MM - Please do not stress about your meltdown. I have so many out of sheer frustration with S that its not funny. If only she would actually stick to one routine instead of chopping and changing. I could probably handle her better if she did it at the same time etc. I've thrown things at walls, yelled, screamed and yep even punched a wall once. (Sore knuckles from that one let me tell you). I hope Mads is feeling better tonight and goes down easily and stays down.

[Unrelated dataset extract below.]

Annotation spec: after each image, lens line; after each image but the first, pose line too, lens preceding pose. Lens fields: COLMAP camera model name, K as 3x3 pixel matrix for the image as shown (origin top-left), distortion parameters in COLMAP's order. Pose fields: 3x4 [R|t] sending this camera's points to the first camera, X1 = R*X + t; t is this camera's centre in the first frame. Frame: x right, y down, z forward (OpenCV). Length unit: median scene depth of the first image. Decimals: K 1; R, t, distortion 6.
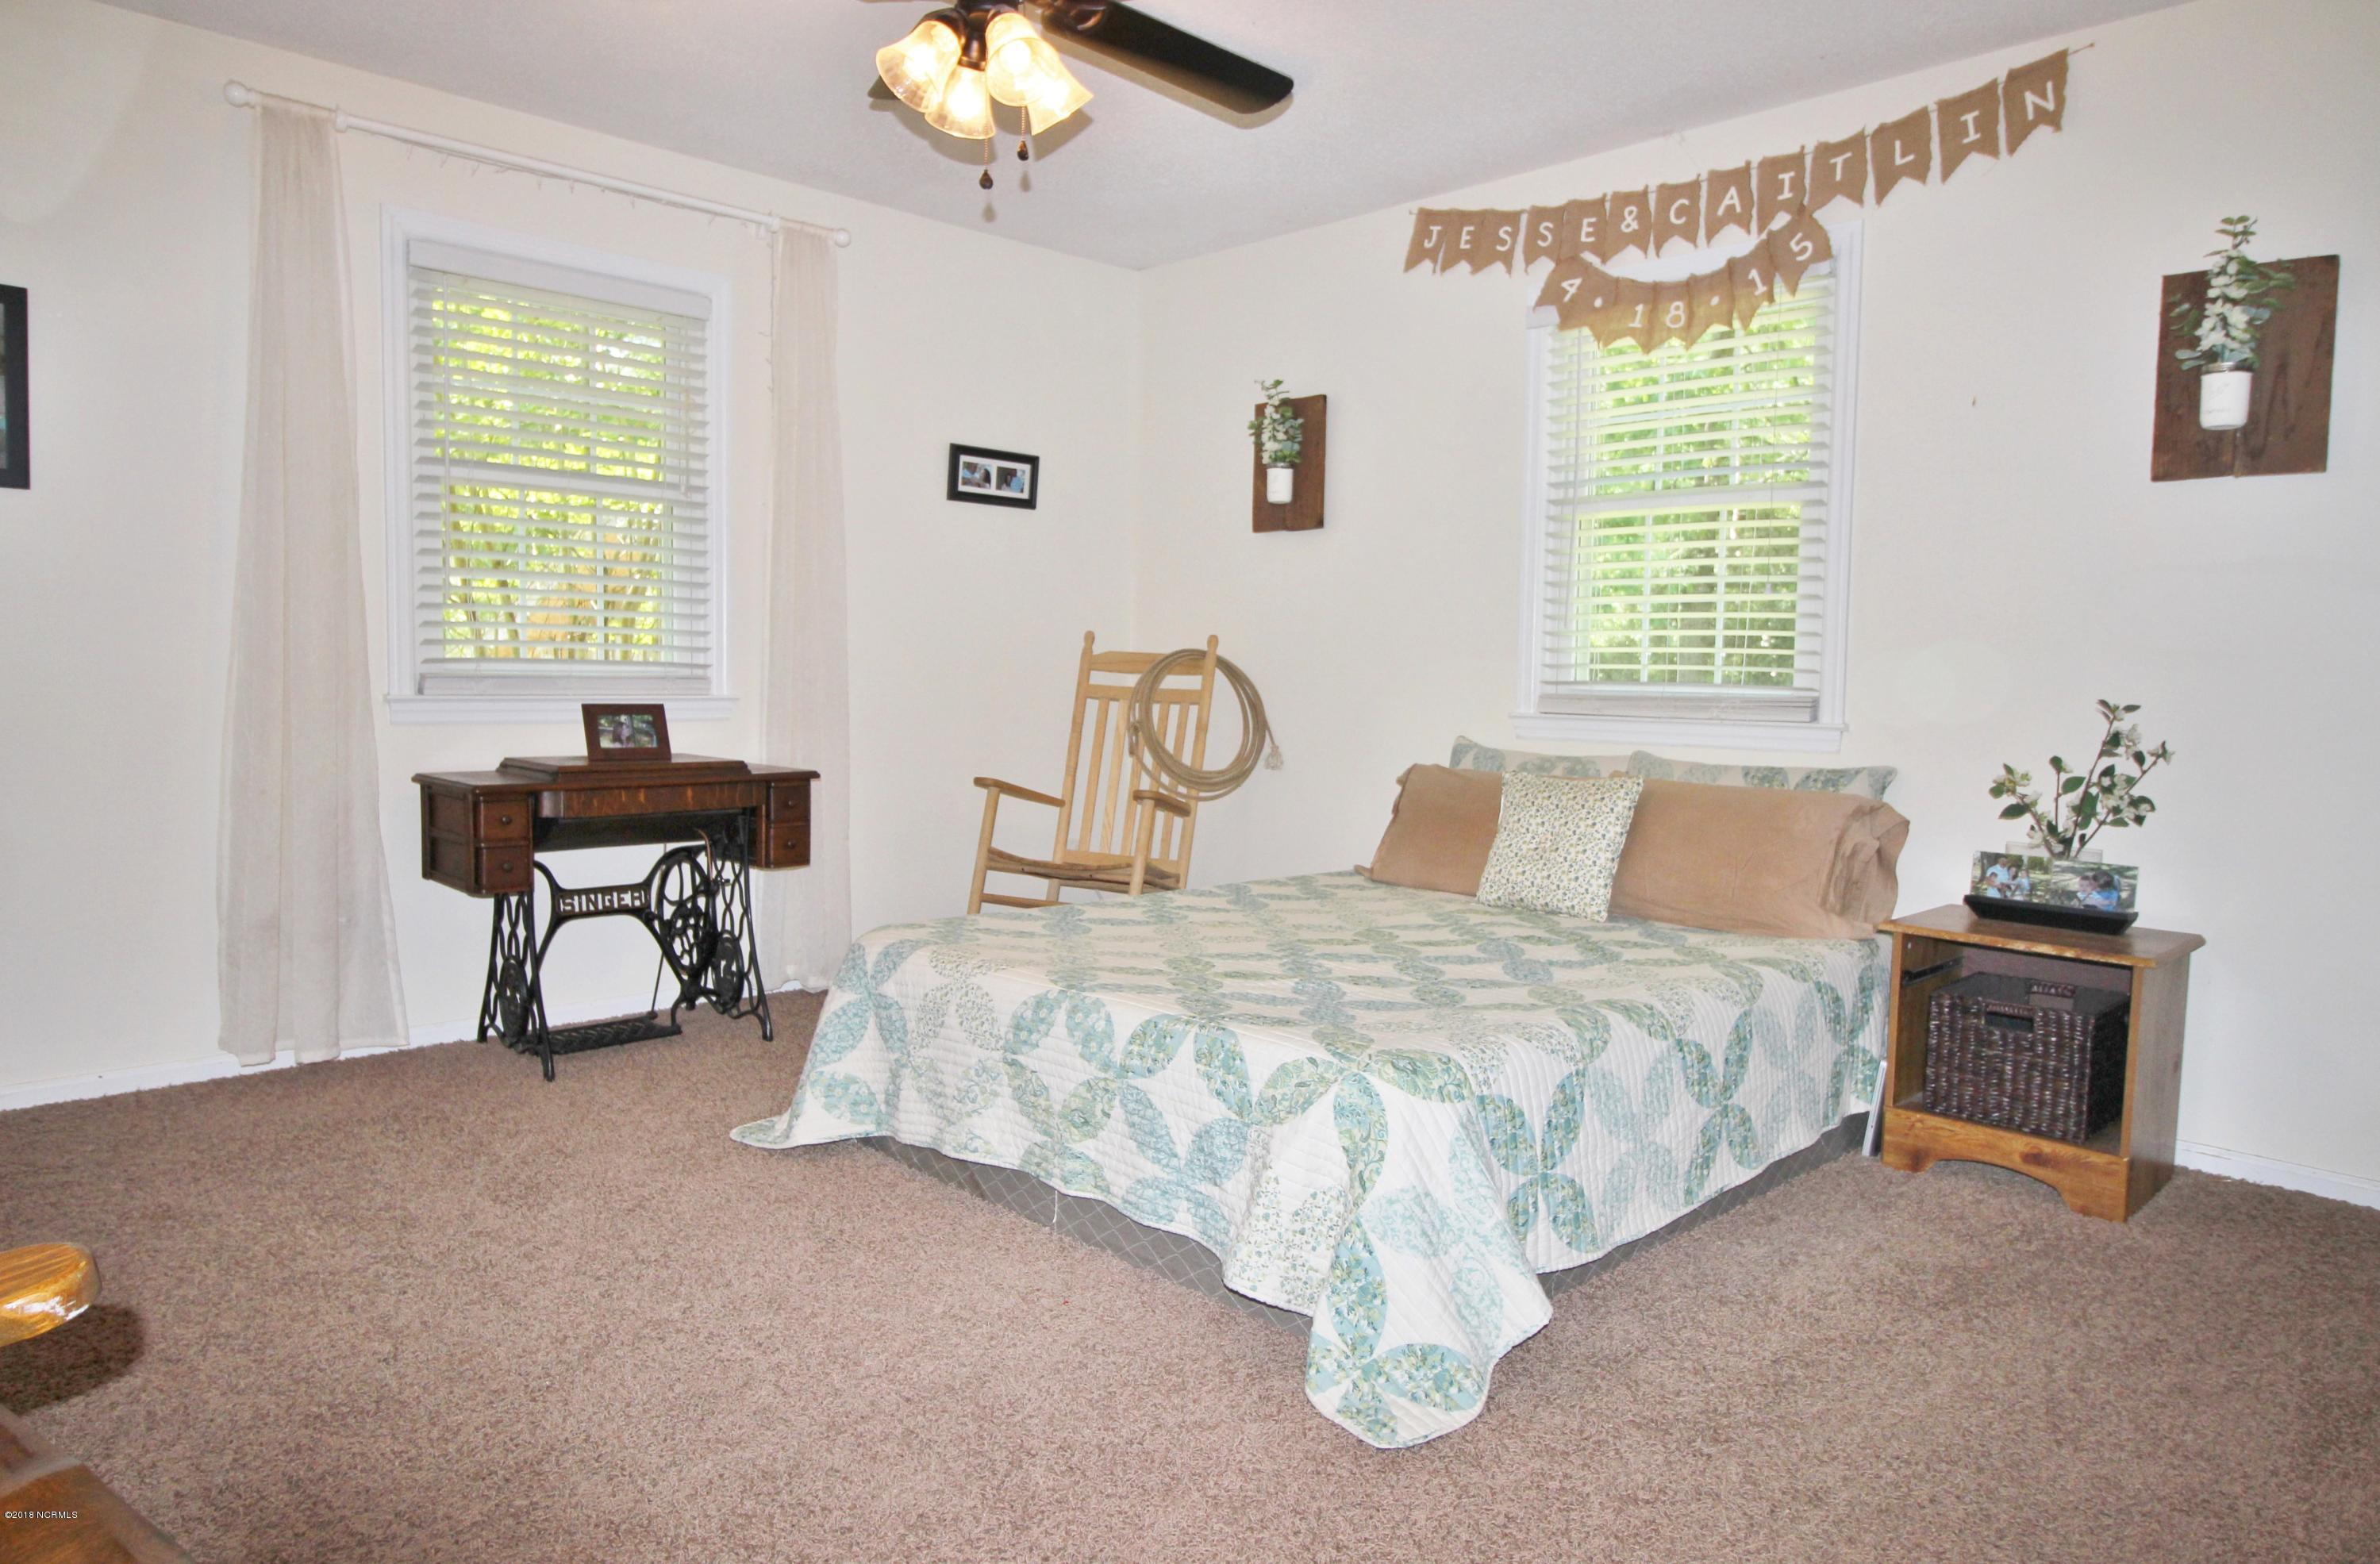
lens RADIAL K [[1502.6, 0, 1190.0], [0, 1502.6, 782.0], [0, 0, 1]] dist [0.000052, -0.000346]
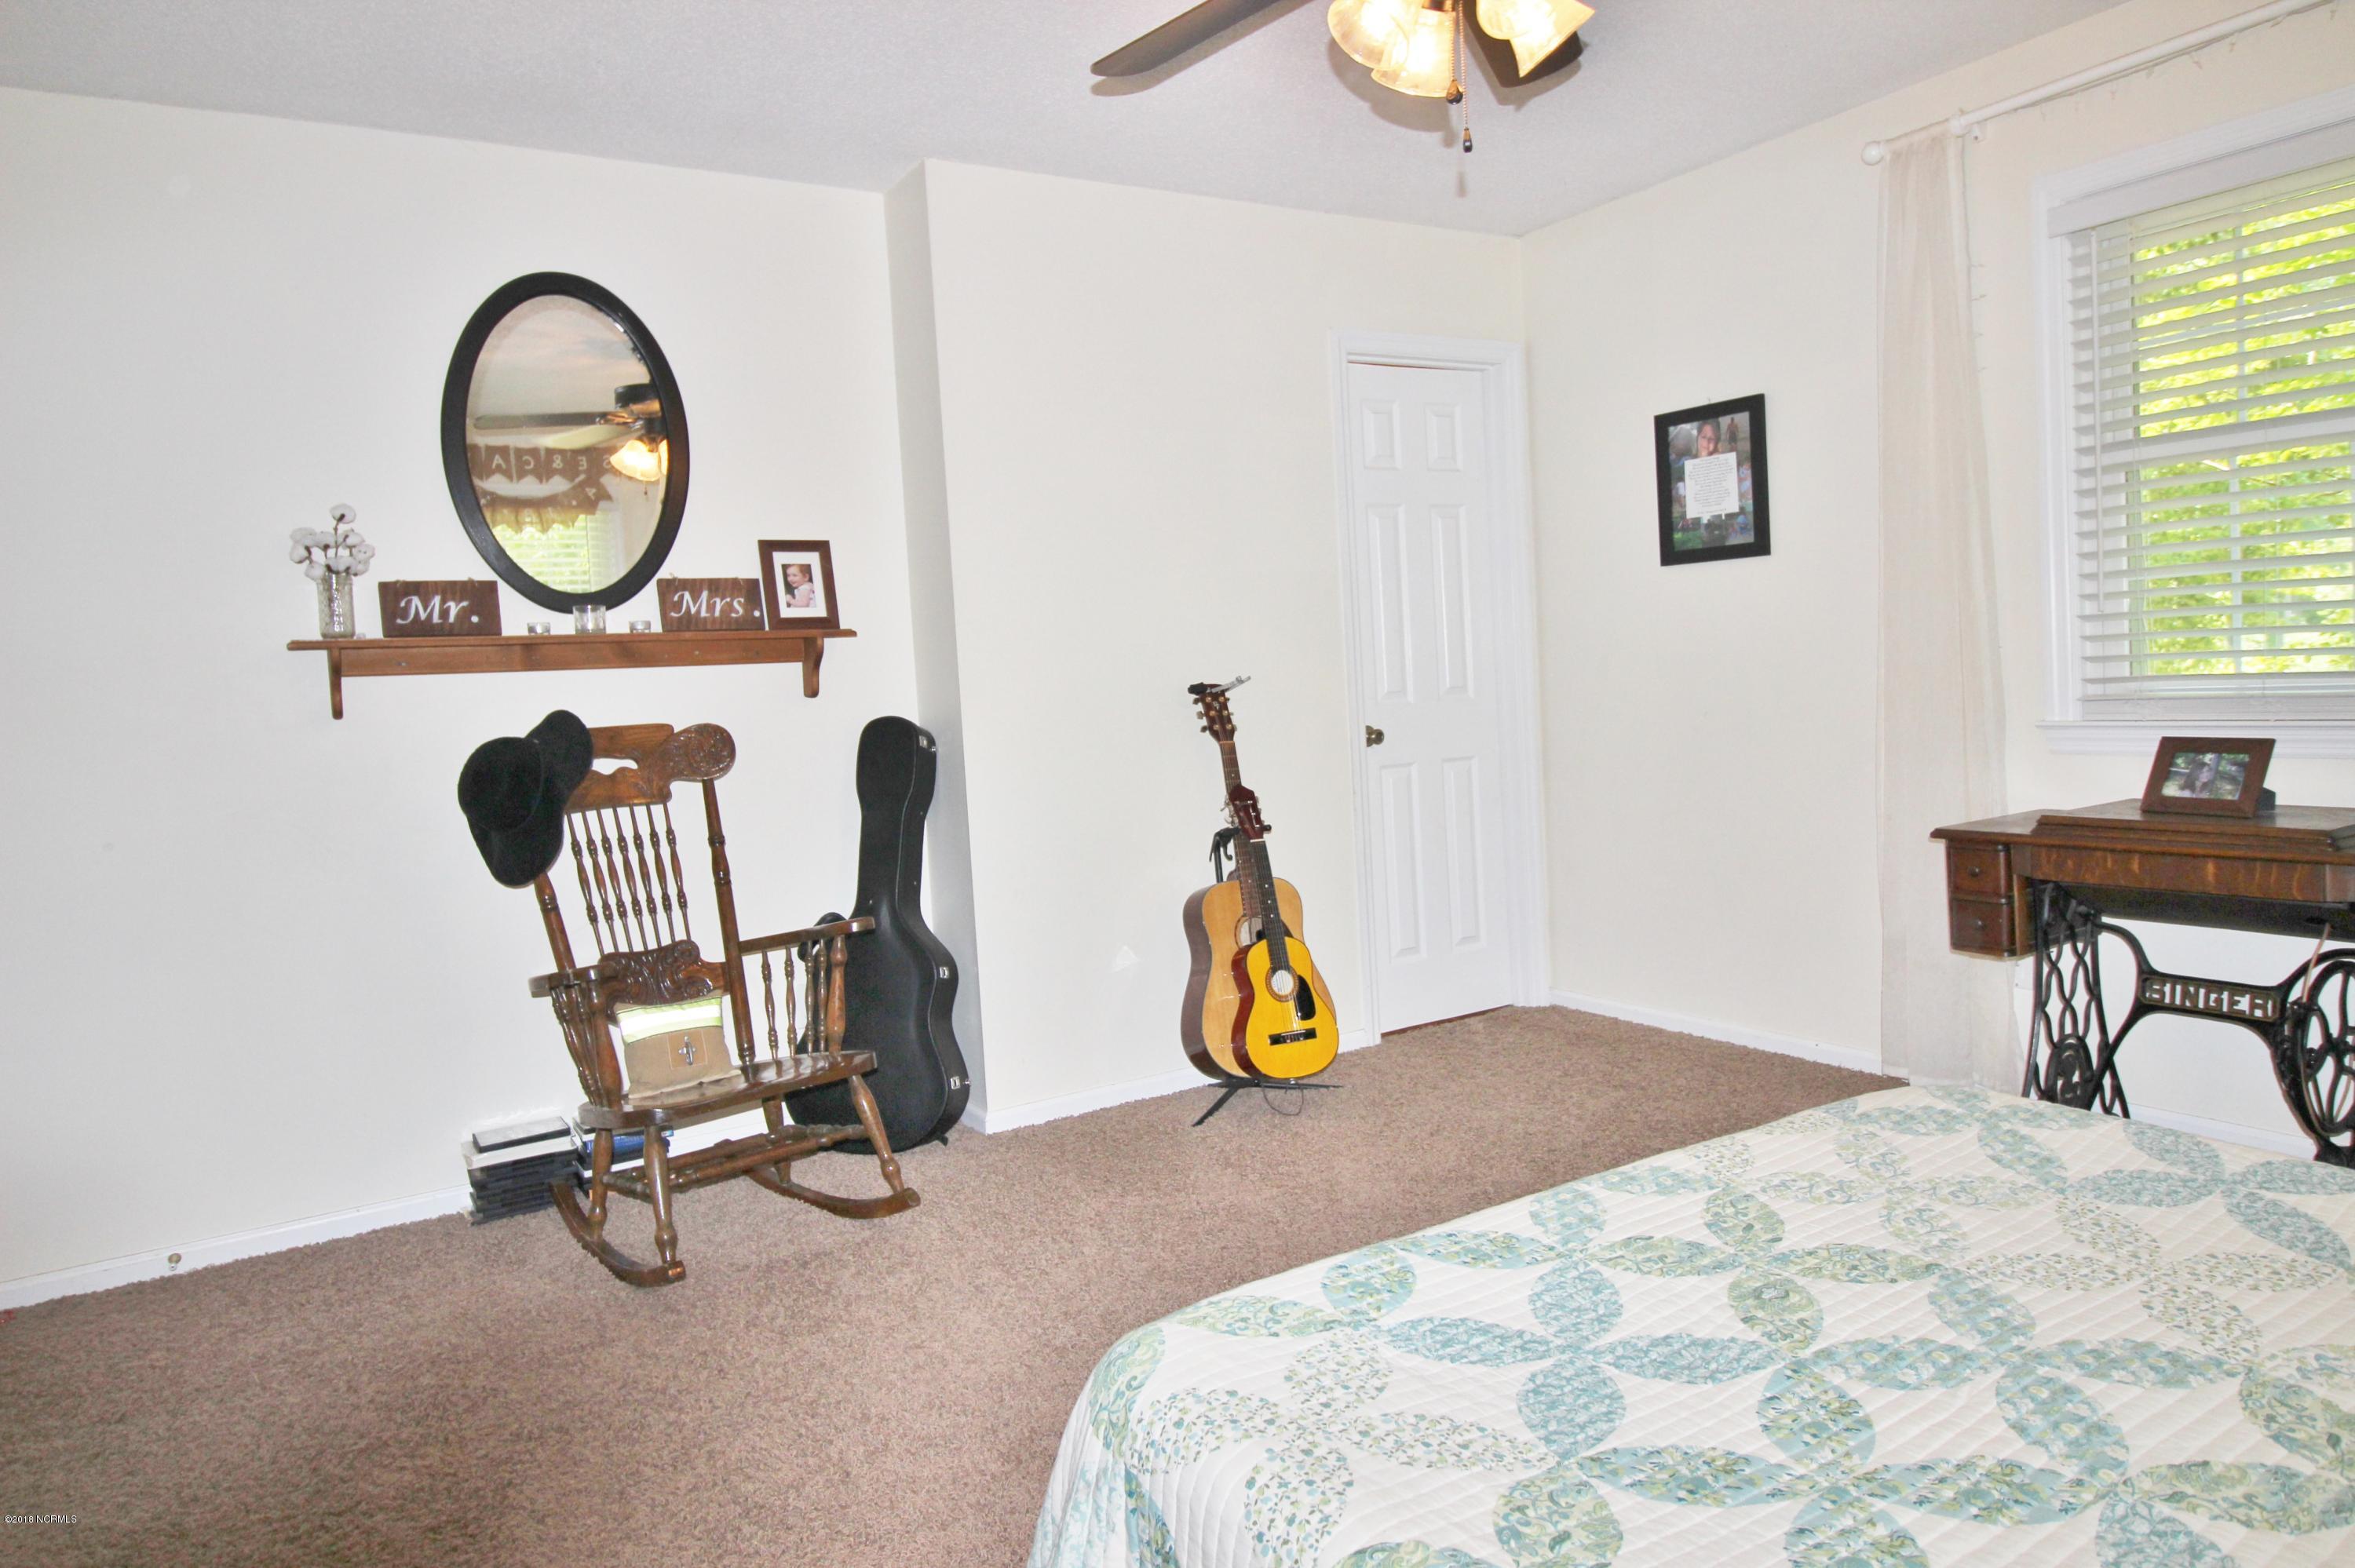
lens RADIAL K [[1511.2, 0, 1177.5], [0, 1511.2, 784.0], [0, 0, 1]] dist [0.000043, -0.000311]
pose [[-0.221186, 0.064407, -0.973102, 0.459034], [-0.022660, 0.997208, 0.071153, -0.070925], [0.974968, 0.037788, -0.219109, 0.669440]]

AFM *VENT* - Well DH has truly ***** me tonight. He sat on the couch while I ran around and did things, watched me as I tried to feed a very cranky Sarah her dinner in the midst of everything else. Then finally took over and whinged that she was being annoying (DUH!!, Mr Obvious). Then after I told him last night that he has to put her to bed for a week or so (to avoid me spending half the night in there with her), he goes and announces that he's heading to his mums for dinner. He then rings me and wants to know why I didn't answer my mobile (ah hello...trying to put Miss Cranky Pants to bed as well as feed myself and my niece). He wants to go fishing tonight...I say fine (in the typical pi$$ed off womans way) then he wants to chat conversationally while I have S screaming in the background. He so doesn't get it. I think about divorce or kicking him out until he realises but then remember that his mum spoils him rotten so he'd probably be fine with moving out. I don't think I can keep doing what I'm doing with him. He says he supports me through PND but then pulls these stunts and sooks that he doesn't have any me (him) time. He wanted this baby probably even more than me so why is it me doing everything. I love living up here now, have made some great IRL friends and living this close to the beach rocks so don't want to have to move if it comes to that (me moving out or us seperating) but I don't think that I could stay up here if something did happen. Let alone the pressure from mum to move back. I also want another baby but don't think that I could deal with another if this is how DH is with 1. I'm trying to get myself sorted out with gym and feeling better about myself so am hoping that this is what is needed to help the relationship (from my end at least). I've tried the talking thing with him but it seems to go straight out the other ear. Anyway...*VENT OVER* Just needed to vent to someone other than my niece.